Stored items
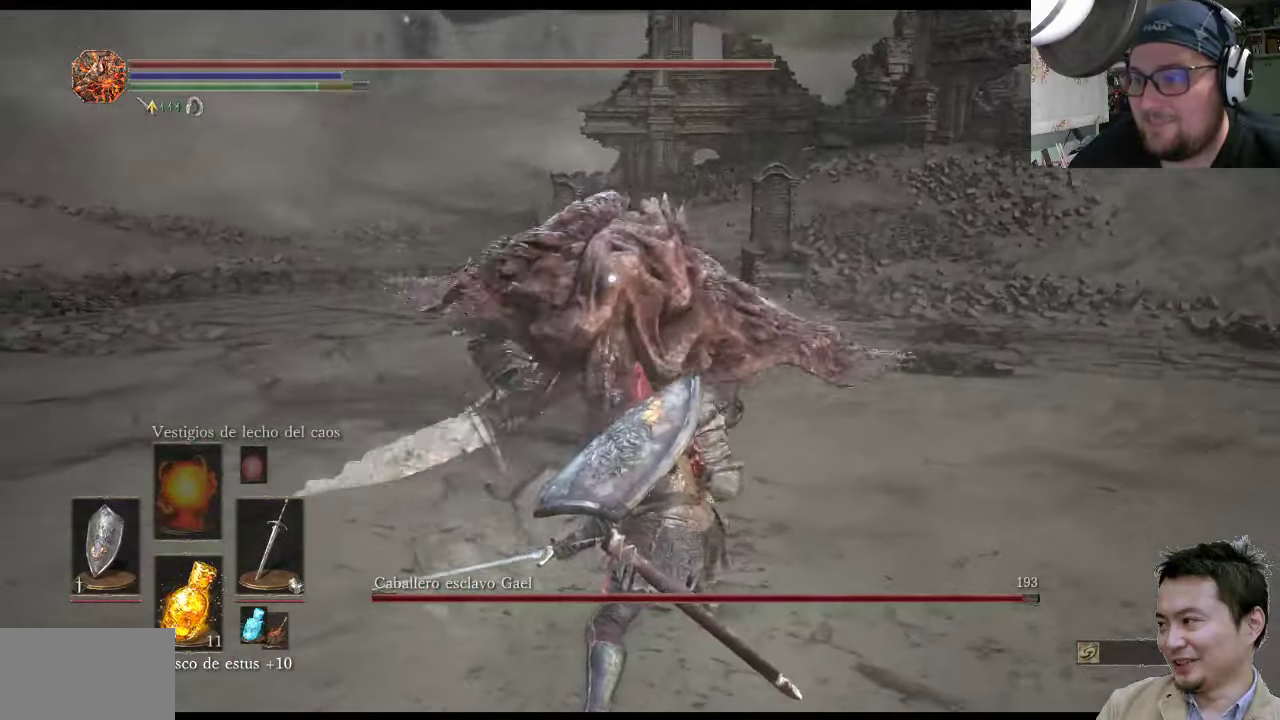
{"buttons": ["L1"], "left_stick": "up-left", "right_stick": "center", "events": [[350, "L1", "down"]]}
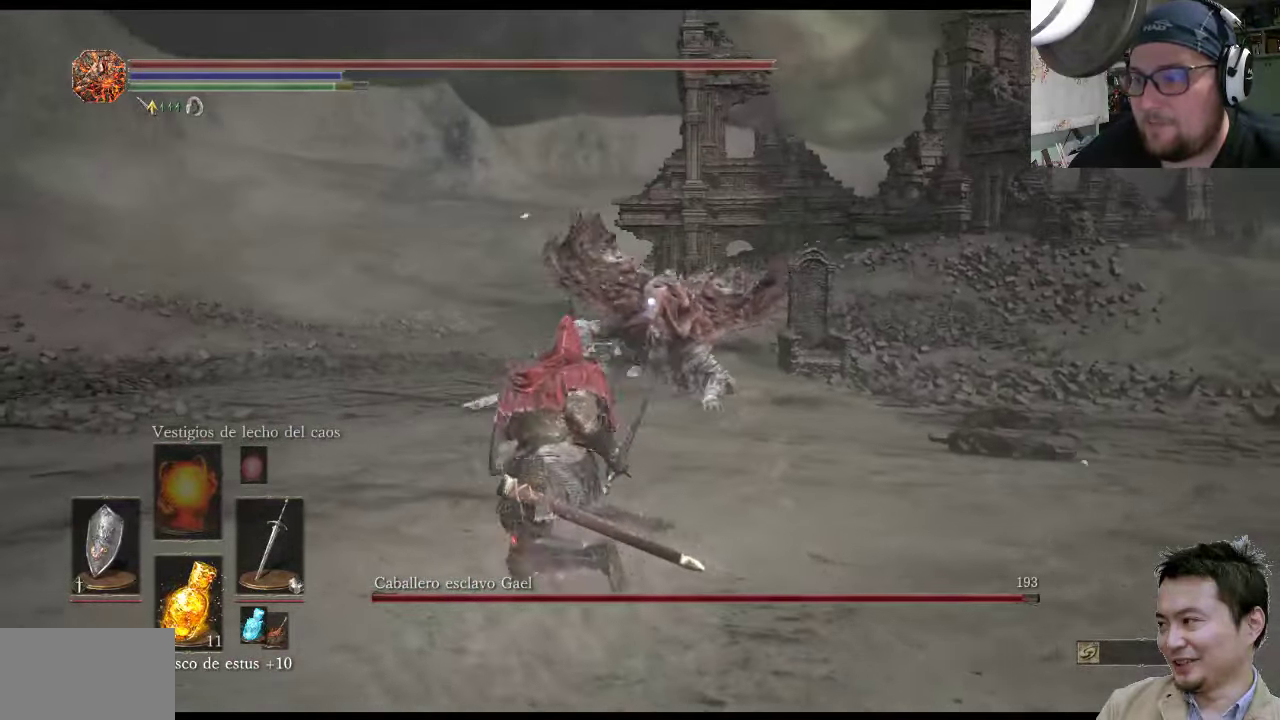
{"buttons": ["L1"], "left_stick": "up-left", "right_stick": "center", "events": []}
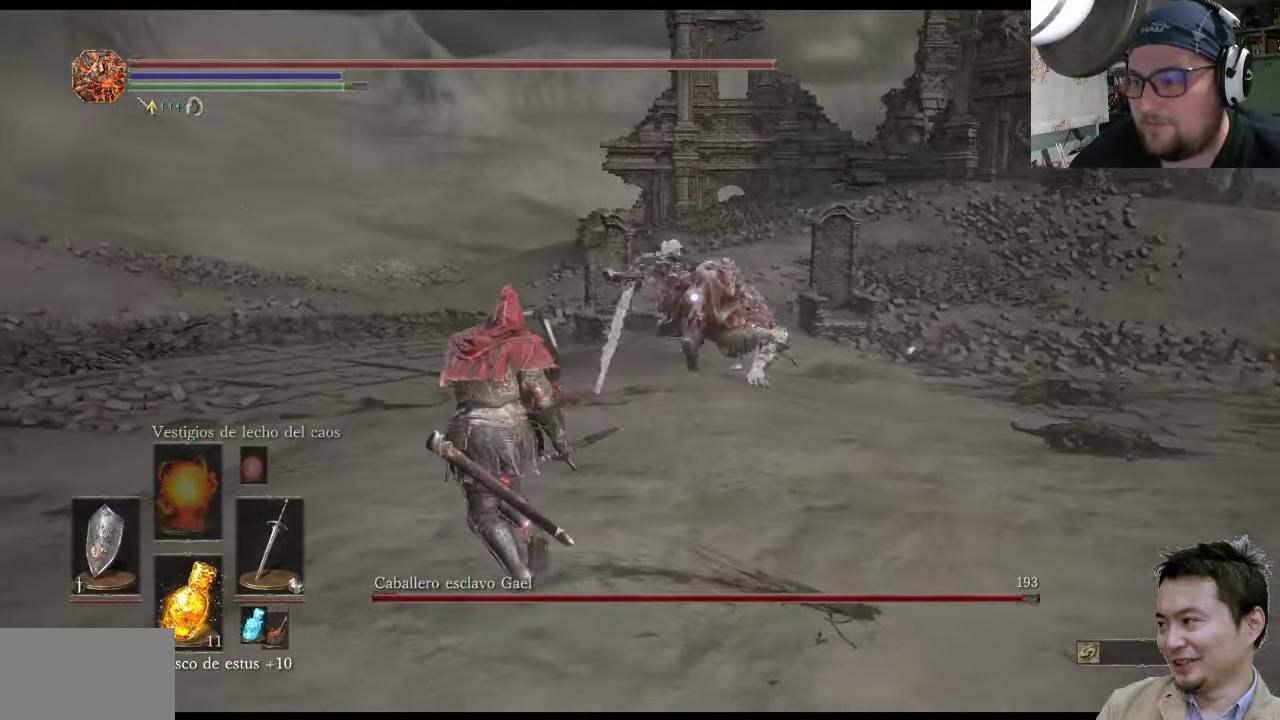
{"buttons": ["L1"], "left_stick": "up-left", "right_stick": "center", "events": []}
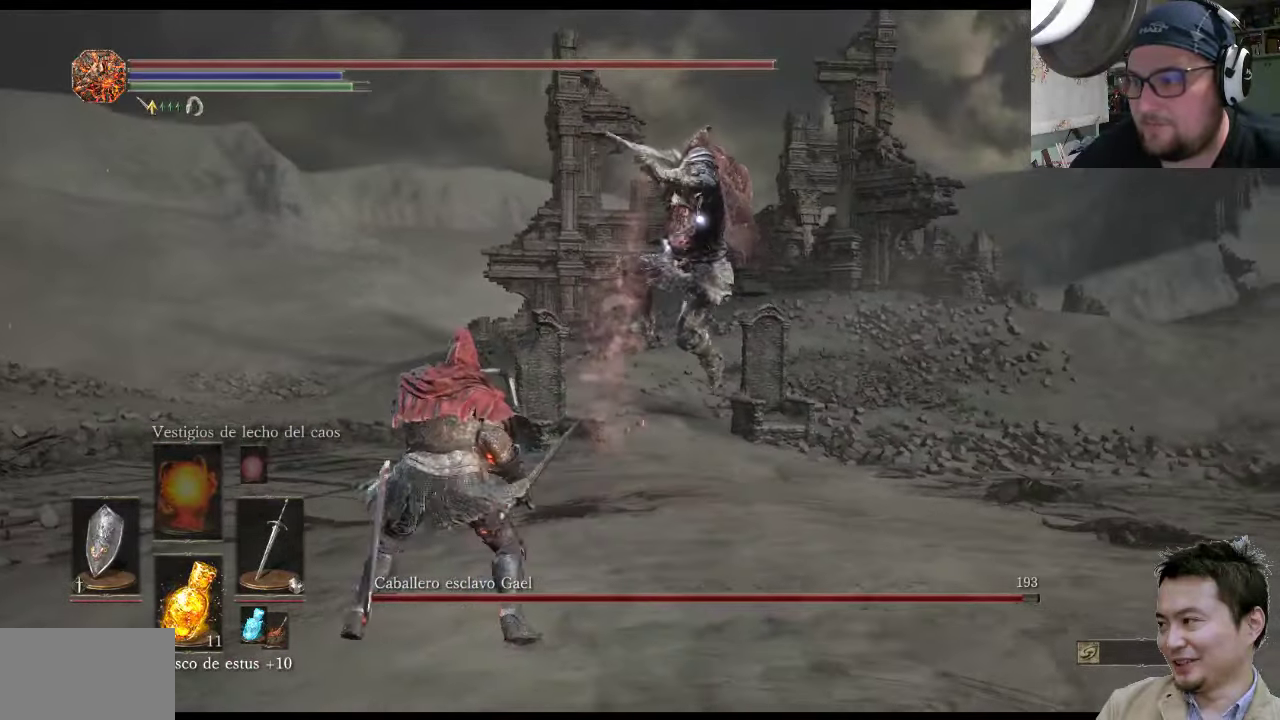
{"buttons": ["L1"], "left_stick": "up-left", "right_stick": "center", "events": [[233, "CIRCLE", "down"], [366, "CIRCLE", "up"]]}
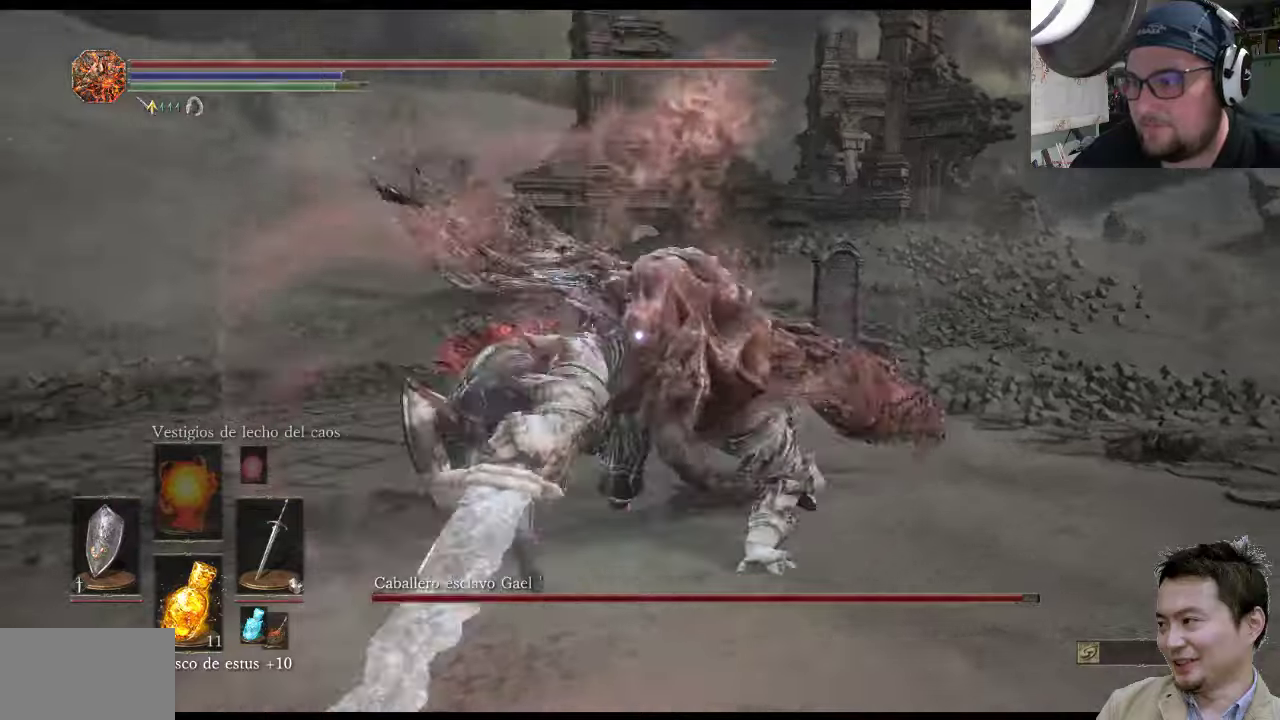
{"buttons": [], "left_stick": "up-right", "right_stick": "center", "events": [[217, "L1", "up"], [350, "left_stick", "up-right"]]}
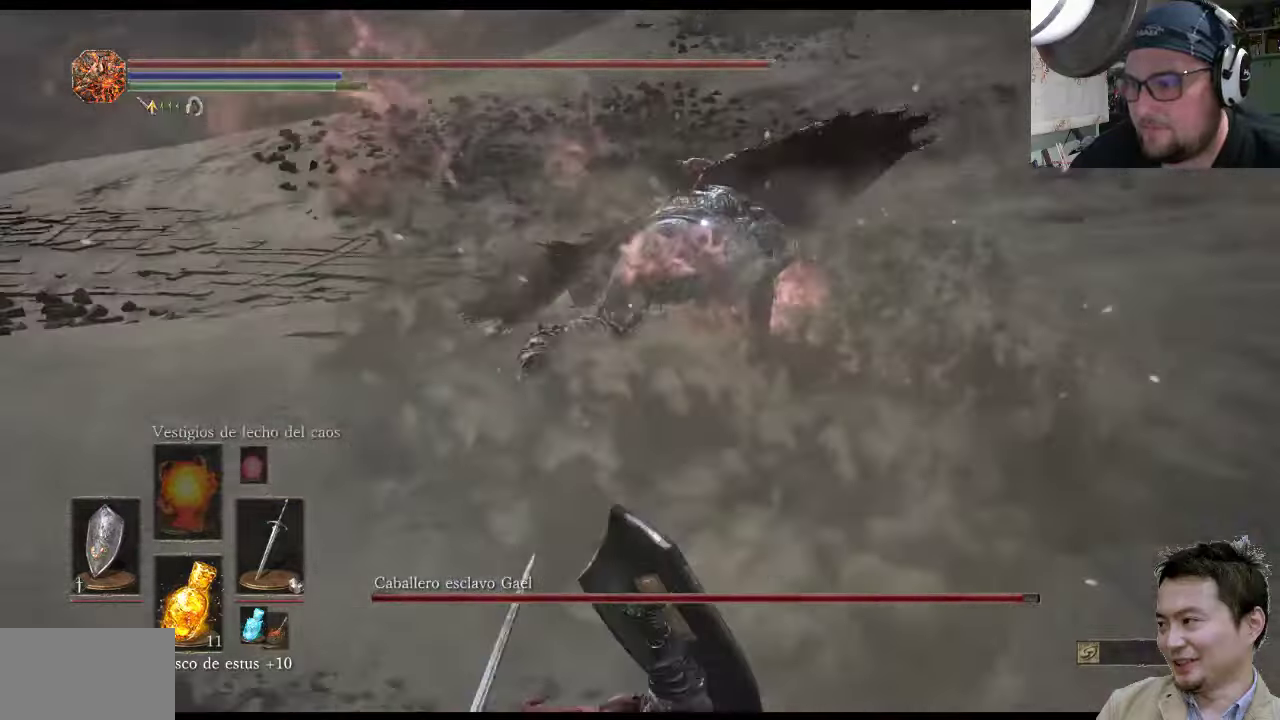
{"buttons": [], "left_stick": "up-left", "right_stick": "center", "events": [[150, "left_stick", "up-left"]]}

▶ [WORK ITEM]:
Leave out the pictures and retype the rest of the entries exactly.

▶ [SOLUTION TO THIS PROBLEM]:
{"buttons": ["L1"], "left_stick": "up-left", "right_stick": "center", "events": [[350, "L1", "down"]]}
{"buttons": ["L1"], "left_stick": "up-left", "right_stick": "center", "events": []}
{"buttons": ["L1"], "left_stick": "up-left", "right_stick": "center", "events": []}
{"buttons": ["L1"], "left_stick": "up-left", "right_stick": "center", "events": [[233, "CIRCLE", "down"], [366, "CIRCLE", "up"]]}
{"buttons": [], "left_stick": "up-right", "right_stick": "center", "events": [[217, "L1", "up"], [350, "left_stick", "up-right"]]}
{"buttons": [], "left_stick": "up-left", "right_stick": "center", "events": [[150, "left_stick", "up-left"]]}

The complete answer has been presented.